Question

 If \[\dfrac{a}{{\left( {b + c} \right)}},{\rm{ }}\dfrac{b}{{\left( {c + a} \right)}},{\rm{ }}\dfrac{c}{{\left( {a + b} \right)}}\] are in AP, then?
A. \[a,b,c\] are in A.P
B. \[c,a,b\] are in A.P
C. \[{a^2},{\rm{ }}{b^2},{c^2}\] are in A.P
D. \[a,b,c\] are in G.P

Answer 1

Hint:
First we will apply the condition of AP on the given numbers.

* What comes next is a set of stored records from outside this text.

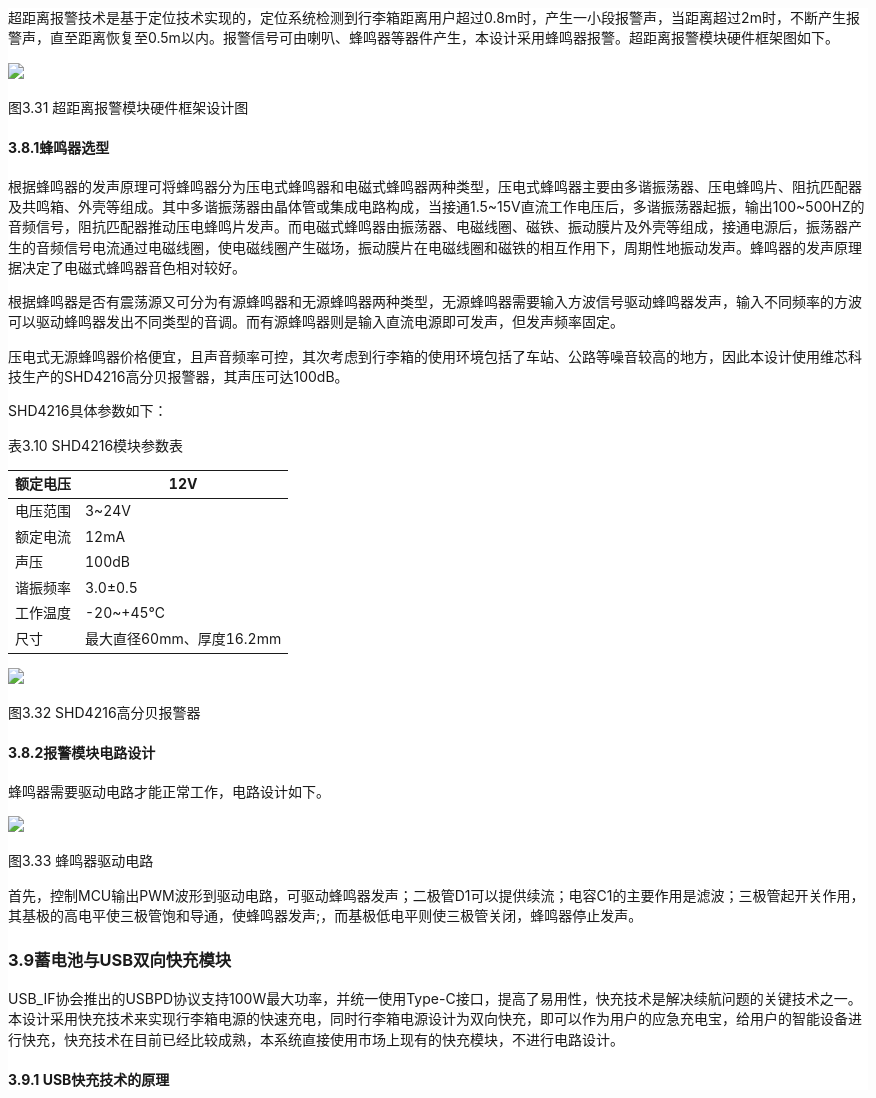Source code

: 超距离报警技术是基于定位技术实现的，定位系统检测到行李箱距离用户超过0.8m时，产生一小段报警声，当距离超过2m时，不断产生报警声，直至距离恢复至0.5m以内。报警信号可由喇叭、蜂鸣器等器件产生，本设计采用蜂鸣器报警。超距离报警模块硬件框架图如下。

![](https://i-blog.csdnimg.cn/blog_migrate/3acb364a7e457cc5096e6d8dc9d39b92.png)

图3.31 超距离报警模块硬件框架设计图

#### 3.8.1蜂鸣器选型

根据蜂鸣器的发声原理可将蜂鸣器分为压电式蜂鸣器和电磁式蜂鸣器两种类型，压电式蜂鸣器主要由多谐振荡器、压电蜂鸣片、阻抗匹配器及共鸣箱、外壳等组成。其中多谐振荡器由晶体管或集成电路构成，当接通1.5~15V直流工作电压后，多谐振荡器起振，输出100~500HZ的音频信号，阻抗匹配器推动压电蜂鸣片发声。而电磁式蜂鸣器由振荡器、电磁线圈、磁铁、振动膜片及外壳等组成，接通电源后，振荡器产生的音频信号电流通过电磁线圈，使电磁线圈产生磁场，振动膜片在电磁线圈和磁铁的相互作用下，周期性地振动发声。蜂鸣器的发声原理据决定了电磁式蜂鸣器音色相对较好。

根据蜂鸣器是否有震荡源又可分为有源蜂鸣器和无源蜂鸣器两种类型，无源蜂鸣器需要输入方波信号驱动蜂鸣器发声，输入不同频率的方波可以驱动蜂鸣器发出不同类型的音调。而有源蜂鸣器则是输入直流电源即可发声，但发声频率固定。

压电式无源蜂鸣器价格便宜，且声音频率可控，其次考虑到行李箱的使用环境包括了车站、公路等噪音较高的地方，因此本设计使用维芯科技生产的SHD4216高分贝报警器，其声压可达100dB。

SHD4216具体参数如下：

表3.10 SHD4216模块参数表

| 额定电压 | 12V |
| --- | --- |
| 电压范围 | 3~24V |
| 额定电流 | 12mA |
| 声压 | 100dB |
| 谐振频率 | 3.0±0.5 |
| 工作温度 | -20~+45℃ |
| 尺寸 | 最大直径60mm、厚度16.2mm |

![](https://i-blog.csdnimg.cn/blog_migrate/1da928c00a6467f972046f445dc2269a.jpeg)

图3.32 SHD4216高分贝报警器

#### 3.8.2报警模块电路设计

蜂鸣器需要驱动电路才能正常工作，电路设计如下。

![](https://i-blog.csdnimg.cn/blog_migrate/5d5cf9d7df833a53c21d73e4d82143ce.png)

图3.33 蜂鸣器驱动电路

首先，控制MCU输出PWM波形到驱动电路，可驱动蜂鸣器发声；二极管D1可以提供续流；电容C1的主要作用是滤波；三极管起开关作用，其基极的高电平使三极管饱和导通，使蜂鸣器发声;，而基极低电平则使三极管关闭，蜂鸣器停止发声。

### 3.9蓄电池与USB双向快充模块

USB\_IF协会推出的USBPD协议支持100W最大功率，并统一使用Type-C接口，提高了易用性，快充技术是解决续航问题的关键技术之一。本设计采用快充技术来实现行李箱电源的快速充电，同时行李箱电源设计为双向快充，即可以作为用户的应急充电宝，给用户的智能设备进行快充，快充技术在目前已经比较成熟，本系统直接使用市场上现有的快充模块，不进行电路设计。

#### 3.9.1 USB快充技术的原理
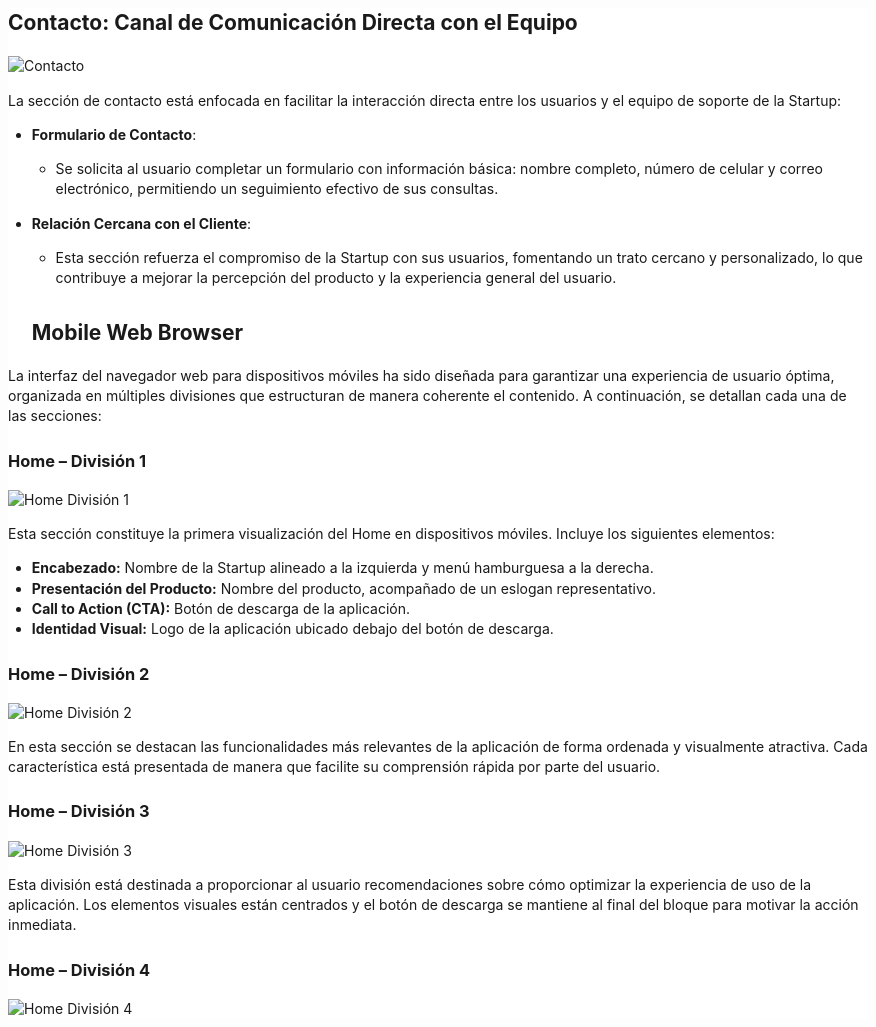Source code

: ## Contacto: Canal de Comunicación Directa con el Equipo

![Contacto](https://i.postimg.cc/tCbFNN6z/W-Contact.png)

La sección de contacto está enfocada en facilitar la interacción directa entre los usuarios y el equipo de soporte de la Startup:

- **Formulario de Contacto**:
  - Se solicita al usuario completar un formulario con información básica: nombre completo, número de celular y correo electrónico, permitiendo un seguimiento efectivo de sus consultas.

- **Relación Cercana con el Cliente**:
  - Esta sección refuerza el compromiso de la Startup con sus usuarios, fomentando un trato cercano y personalizado, lo que contribuye a mejorar la percepción del producto y la experiencia general del usuario.

  ## Mobile Web Browser

La interfaz del navegador web para dispositivos móviles ha sido diseñada para garantizar una experiencia de usuario óptima, organizada en múltiples divisiones que estructuran de manera coherente el contenido. A continuación, se detallan cada una de las secciones:

### Home – División 1
![Home División 1](https://i.postimg.cc/QMNg7vt5/1.jpg)

Esta sección constituye la primera visualización del Home en dispositivos móviles. Incluye los siguientes elementos:
- **Encabezado:** Nombre de la Startup alineado a la izquierda y menú hamburguesa a la derecha.
- **Presentación del Producto:** Nombre del producto, acompañado de un eslogan representativo.
- **Call to Action (CTA):** Botón de descarga de la aplicación.
- **Identidad Visual:** Logo de la aplicación ubicado debajo del botón de descarga.

### Home – División 2
![Home División 2](https://i.postimg.cc/CKvGsJB2/2.png)

En esta sección se destacan las funcionalidades más relevantes de la aplicación de forma ordenada y visualmente atractiva. Cada característica está presentada de manera que facilite su comprensión rápida por parte del usuario.

### Home – División 3
![Home División 3](https://i.postimg.cc/nV94q4Hd/3si.jpg)

Esta división está destinada a proporcionar al usuario recomendaciones sobre cómo optimizar la experiencia de uso de la aplicación. Los elementos visuales están centrados y el botón de descarga se mantiene al final del bloque para motivar la acción inmediata.

### Home – División 4
![Home División 4](https://i.postimg.cc/KzRnqLt8/4.jpg)
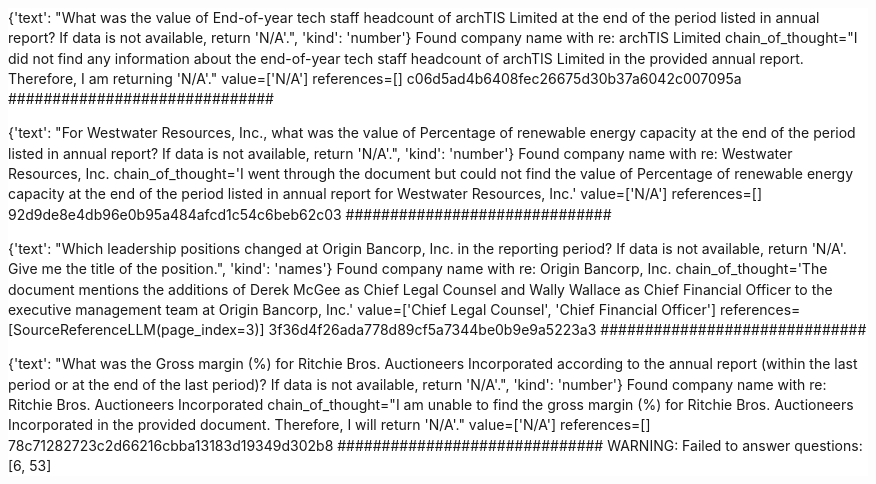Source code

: {'text': "What was the value of End-of-year tech staff headcount of archTIS Limited at the end of the period listed in annual report? If data is not available, return 'N/A'.", 'kind': 'number'}
Found company name with re: archTIS Limited
chain_of_thought="I did not find any information about the end-of-year tech staff headcount of archTIS Limited in the provided annual report. Therefore, I am returning 'N/A'." value=['N/A'] references=[]
c06d5ad4b6408fec26675d30b37a6042c007095a
##############################

{'text': "For Westwater Resources, Inc., what was the value of Percentage of renewable energy capacity at the end of the period listed in annual report? If data is not available, return 'N/A'.", 'kind': 'number'}
Found company name with re: Westwater Resources, Inc.
chain_of_thought='I went through the document but could not find the value of Percentage of renewable energy capacity at the end of the period listed in annual report for Westwater Resources, Inc.' value=['N/A'] references=[]
92d9de8e4db96e0b95a484afcd1c54c6beb62c03
##############################

{'text': "Which leadership positions changed at Origin Bancorp, Inc. in the reporting period? If data is not available, return 'N/A'. Give me the title of the position.", 'kind': 'names'}
Found company name with re: Origin Bancorp, Inc.
chain_of_thought='The document mentions the additions of Derek McGee as Chief Legal Counsel and Wally Wallace as Chief Financial Officer to the executive management team at Origin Bancorp, Inc.' value=['Chief Legal Counsel', 'Chief Financial Officer'] references=[SourceReferenceLLM(page_index=3)]
3f36d4f26ada778d89cf5a7344be0b9e9a5223a3
##############################

{'text': "What was the Gross margin (%) for Ritchie Bros. Auctioneers Incorporated according to the annual report (within the last period or at the end of the last period)? If data is not available, return 'N/A'.", 'kind': 'number'}
Found company name with re: Ritchie Bros. Auctioneers Incorporated
chain_of_thought="I am unable to find the gross margin (%) for Ritchie Bros. Auctioneers Incorporated in the provided document. Therefore, I will return 'N/A'." value=['N/A'] references=[]
78c71282723c2d66216cbba13183d19349d302b8
##############################
WARNING: Failed to answer questions: [6, 53]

Then simplify the equation and establish a relation between \[a,b,c\]. From the relation we can conclude which option is the correct option.



Formula Used:
The difference between two consecutive terms is constant of an AP series.
d = b – a
Where, d - common difference
a,b - two consecutive terms.


Complete step-by-step answer:
Given \[\dfrac{a}{{\left( {b + c} \right)}},{\rm{ }}\dfrac{b}{{\left( {c + a} \right)}},{\rm{ }}\dfrac{c}{{\left( {a + b} \right)}}\]are in AP.
So second term – first term = third term – second term
\[\left[ {\dfrac{b}{{\left( {c + a} \right)}}} \right] - {\rm{ }}\left[ {\dfrac{a}{{\left( {b + c} \right)}}} \right]{\rm{ }} = {\rm{ }}\left[ {{\rm{ }}\dfrac{c}{{\left( {a + b} \right)}}} \right]{\rm{ }} - \left[ {\dfrac{b}{{\left( {c + a} \right)}}} \right]\]
Take LCM
\[({b^2} + bc - ac - {a^2})/\left( {b + c} \right)\left( {c + a} \right){\rm{ }} = {\rm{ }}({c^2} + ac - ab - {b^2})/\left( {a + b} \right)\left( {c + a} \right)\]
Cancel \[\left( {c + a} \right)\] on both sides and rearranging the numerator
\[\begin{array}{*{20}{l}}{({b^2} - {a^2} + bc - ac)/\left( {b + c} \right){\rm{ }} = {\rm{ }}({c^2} - {b^2} + ac - ab)/\left( {a + b} \right)}\\{\left( {\left( {b - a} \right)\left( {b + a} \right) + c\left( {b - a} \right)} \right)/\left( {b + c} \right){\rm{ }} = {\rm{ }}\left( {\left( {c - b} \right)\left( {c + b} \right) + a\left( {c - b} \right)} \right)/\left( {a + b} \right)}\end{array}\]
Taking( \[b-a\]) common on LHS and ( \[c - b\]) common on RHS
\[\begin{array}{*{20}{l}}{\dfrac{{\left( {b - a} \right)\left( {b + a + c} \right)}}{{\left( {b + c} \right)}}{\rm{ }} = {\rm{ }}\dfrac{{\left( {c - b} \right)\left( {c + b + a} \right)}}{{\left( {a + b} \right)}}}\\{\dfrac{{\left( {b - a} \right)}}{{\left( {b + c} \right)}} = \dfrac{{\left( {c - b} \right)}}{{\left( {a + b} \right)}}}\end{array}\]
By Cross Multiplication
\[\begin{array}{*{20}{l}}{(ba - {a^2} + {b^2} - ab){\rm{ }} = {\rm{ }}bc + {c^2} - {b^2} - bc}\\{{b^2} - {a^2}\; = {\rm{ }}{c^2} - {b^2}}\\{2{b^2}\; = {\rm{ }}{c^2} + {a^2}}\end{array}\]
Thus \[{a^2},{\rm{ }}{b^2},{c^2}\] are in AP.
Hence option C is the correct option.



Note:
Students are often confused with G.P and A.P. In A.P the difference between two consecutive terms is constant and in G.P the ratio of two consecutive terms is constant.